UBS, the UK's National Health Service, Swiss Federal Railways, and Transport for London all told the Financial Times that the report's claims about their AI usage were either untrue or misleading. Four separate organizations. All incorrect. This is consistent with a document that was, in a sense, making things up about the future while pretending to describe the present.
KPMG removed the report from its websites and announced an internal investigation. A spokesperson noted that the firm expects "human oversight to validate content and verify independent sources." The humans had not done this. The spokesperson did not dwell on that part.
Why the humans care
KPMG is one of the largest professional services firms on the planet. Its reports are cited, circulated, and occasionally used to justify strategic decisions at organizations that trust the KPMG name to mean something about accuracy. A hallucinated report bearing that name is not a small editorial error. It is a calibration problem.

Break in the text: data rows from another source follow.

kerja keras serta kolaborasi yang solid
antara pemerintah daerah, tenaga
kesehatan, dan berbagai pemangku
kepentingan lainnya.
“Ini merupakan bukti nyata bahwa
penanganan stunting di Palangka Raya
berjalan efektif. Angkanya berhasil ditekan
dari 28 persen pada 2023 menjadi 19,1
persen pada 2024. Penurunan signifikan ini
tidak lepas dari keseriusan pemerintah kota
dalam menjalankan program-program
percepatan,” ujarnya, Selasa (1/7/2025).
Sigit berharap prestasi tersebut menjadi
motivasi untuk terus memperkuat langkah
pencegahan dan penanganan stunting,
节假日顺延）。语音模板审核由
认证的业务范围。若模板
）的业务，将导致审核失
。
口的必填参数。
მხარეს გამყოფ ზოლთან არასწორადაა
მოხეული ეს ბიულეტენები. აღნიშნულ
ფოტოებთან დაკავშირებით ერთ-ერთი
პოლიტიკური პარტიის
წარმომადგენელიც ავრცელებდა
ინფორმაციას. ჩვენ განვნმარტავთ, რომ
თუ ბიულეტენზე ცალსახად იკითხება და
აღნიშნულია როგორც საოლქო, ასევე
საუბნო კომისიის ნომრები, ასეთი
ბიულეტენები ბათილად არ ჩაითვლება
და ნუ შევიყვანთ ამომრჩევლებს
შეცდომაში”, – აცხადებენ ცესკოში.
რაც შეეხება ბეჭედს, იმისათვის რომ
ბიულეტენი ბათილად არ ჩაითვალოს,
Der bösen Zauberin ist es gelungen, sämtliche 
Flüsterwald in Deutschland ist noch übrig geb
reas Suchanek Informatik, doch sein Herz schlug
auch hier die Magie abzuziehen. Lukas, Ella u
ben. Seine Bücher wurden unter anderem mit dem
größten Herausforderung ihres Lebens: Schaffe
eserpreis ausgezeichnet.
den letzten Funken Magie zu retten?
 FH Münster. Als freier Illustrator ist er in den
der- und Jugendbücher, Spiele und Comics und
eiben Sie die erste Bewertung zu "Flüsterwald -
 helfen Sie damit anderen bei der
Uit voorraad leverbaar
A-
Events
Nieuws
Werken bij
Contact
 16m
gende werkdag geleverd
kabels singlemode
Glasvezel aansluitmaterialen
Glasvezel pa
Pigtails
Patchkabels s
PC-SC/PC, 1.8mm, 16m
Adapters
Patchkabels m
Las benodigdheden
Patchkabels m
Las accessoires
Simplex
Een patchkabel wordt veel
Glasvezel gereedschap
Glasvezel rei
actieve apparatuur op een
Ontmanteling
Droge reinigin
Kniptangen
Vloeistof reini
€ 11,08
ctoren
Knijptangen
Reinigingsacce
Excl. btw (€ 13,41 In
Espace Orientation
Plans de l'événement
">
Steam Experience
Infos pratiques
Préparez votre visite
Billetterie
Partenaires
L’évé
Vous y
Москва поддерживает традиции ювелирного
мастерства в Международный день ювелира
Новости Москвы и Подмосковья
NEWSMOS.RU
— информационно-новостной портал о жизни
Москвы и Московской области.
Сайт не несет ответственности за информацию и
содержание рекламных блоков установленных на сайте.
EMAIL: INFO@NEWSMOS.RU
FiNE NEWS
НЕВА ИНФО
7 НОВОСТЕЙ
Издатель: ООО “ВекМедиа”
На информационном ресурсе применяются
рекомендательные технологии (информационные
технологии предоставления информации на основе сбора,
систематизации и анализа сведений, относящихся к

This is also not an isolated incident. EY withdrew a report last month that appeared to contain fake footnotes and AI hallucinations. Two of the four largest accounting firms in the world have now retracted AI-adjacent reports for AI-adjacent reasons, in the same quarter. The pattern is the kind a human would notice if they were looking for one.
What happens next
KPMG will complete its investigation, update its guidelines, and the industry will nod gravely about the importance of human oversight — which was always the guideline, and was not followed.
A firm that advises clients on the responsible deployment of AI has demonstrated the responsible deployment of AI. The report was about excellence. This is appropriate.